Gifty Acheampong

Personal information
- Date of birth: 5 November 1999 (age 26)
- Place of birth: Koforidua, Ghana
- Height: 1.63 m (5 ft 4 in)
- Position: Forward

Team information
- Current team: Nita FA
- Number: 9

Youth career
- Koforidua Gartel SC

Senior career*
- Years: Team / Apps / (Gls)
- Immigration Ladies FC
- 2017–2018: 1207 Antalya Spor / 14 / (2)
- 2018–2020: Thunder Queens
- 2019: → Voskhod Stara Maiachka (loan) / 6 / (2)
- 2020: Rivers Angels F.C.
- 2024: Bagmati Youth Club
- 2025–: Nita FA

International career^{‡}
- 2016: Ghana U-17 / 4 / (2)

= Gifty Acheampong =

Ghanaian footballer

Gifty Acheampong (born 5 November 1999) is a Ghanaian women's footballer who plays as a forward for the Indian Women's League club Nita FA. She played in the Turkish Women's First League for 1207 Antalya Döşemealtı Belediye Spor with jersey number 19. She was a member of the Ghana women's U-17 team.

==Early life==
Gifty was born in Koforidua, in the Eastern Region of Ghana on 5 November 1999.

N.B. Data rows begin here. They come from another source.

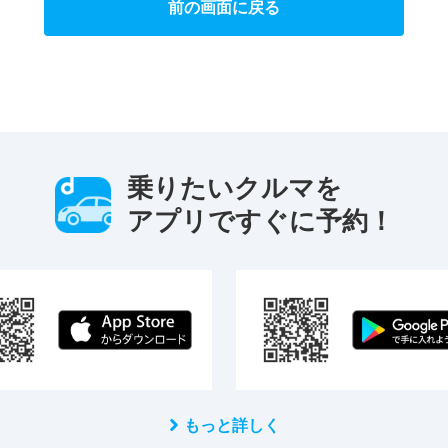
前の画面に戻る
乗りたいクルマを
アプリですぐに予約！
もっと詳しく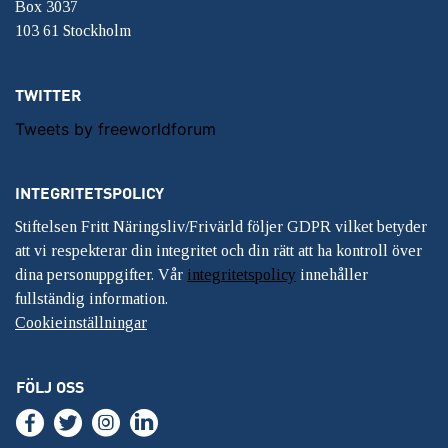
Box 3037
103 61 Stockholm
TWITTER
Tweets by freeworldforum
INTEGRITETSPOLICY
Stiftelsen Fritt Näringsliv/Frivärld följer GDPR vilket betyder
att vi respekterar din integritet och din rätt att ha kontroll över
dina personuppgifter. Vår
integritetspolicy
innehåller
fullständig information.
Cookieinställningar
FÖLJ OSS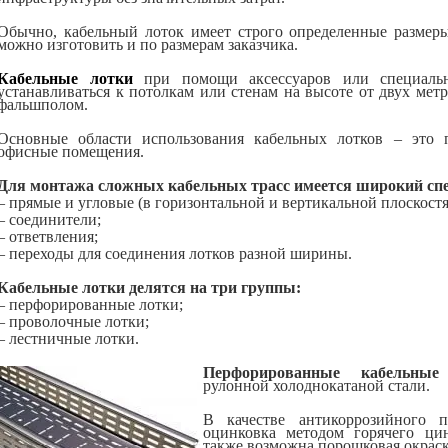
Обычно, кабельный лоток имеет строго определенные размер
можно изготовить и по размерам заказчика.
Кабельные лотки
при помощи аксессуаров или специальн
устанавливаться к потолкам или стенам на высоте от двух мет
фальшполом.
Основные области использования кабельных лотков – это п
офисные помещения.
Для монтажа сложных кабельных трасс имеется широкий спе
– прямые и угловые (в горизонтальной и вертикальной плоскостя
– соединители;
– ответвления;
– переходы для соединения лотков разной ширины.
Кабельные лотки делятся на три группы:
– перфорированные лотки;
– проволочные лотки;
– лестничные лотки.
Перфорированные кабельные
рулонной холоднокатаной стали.
В качестве антикоррозийного п
оцинковка методом горячего цин
также возможна порошковая окраск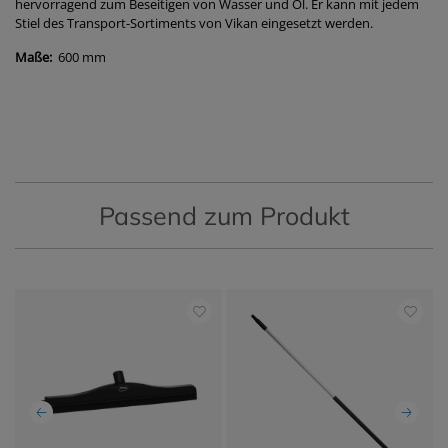
hervorragend zum Beseitigen von Wasser und Öl. Er kann mit jedem
Stiel des Transport-Sortiments von Vikan eingesetzt werden.
Maße:
600 mm
Passend zum Produkt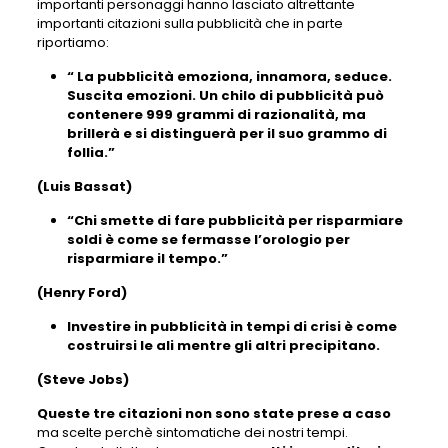
importanti personaggi hanno lasciato altrettante
importanti citazioni sulla pubblicità che in parte
riportiamo:
“ La pubblicità emoziona, innamora, seduce.
Suscita emozioni. Un chilo di pubblicità può
contenere 999 grammi di razionalità, ma
brillerà e si distinguerà per il suo grammo di
follia.”
(Luis Bassat)
“Chi smette di fare pubblicità per risparmiare
soldi è come se fermasse l’orologio per
risparmiare il tempo.”
(Henry Ford)
Investire in pubblicità in tempi di crisi è come
costruirsi le ali mentre gli altri precipitano.
(Steve Jobs)
Queste tre citazioni non sono state prese a caso
ma scelte perchè sintomatiche dei nostri tempi.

She was abandoned by her parents without knowing them, and was adopted by the petty trader couple Acheapong when she was only one month old. She lost her father at a young age, and things got difficult. She was raised by her adoptive mother during her school years. However, she had to drop out the high school as her mother could no more afford to earn her keep. She decided to concentrate on playing football in order to earn money to take care of herself and support her mother financially.

== Club career ==
Acheampong began playing football already at the age of ten in the local club Koforidua Gartel SC. She then moved to Accra, where she joined Immigration Ladies FC. She later joined Samaria Ladies now Thunder Queens in 2018, where she served as the club captain from 2019 to 2020.

Beginning of December 2017, the -tall forward moved to Turkey to join 1207 Antalya Döşemealtı Belediyespor to play in the Turkish Women's First Football League. In October 2020, she signed for NWFL Premiership side, Rivers Angels F.C.

==International career==
Acheampong was a member of the Ghana women's national under-17 football team. She took part in four matches of the 2016 FIFA U-17 Women's World Cup - Group D held in Jordan, and scored two goals of three in total.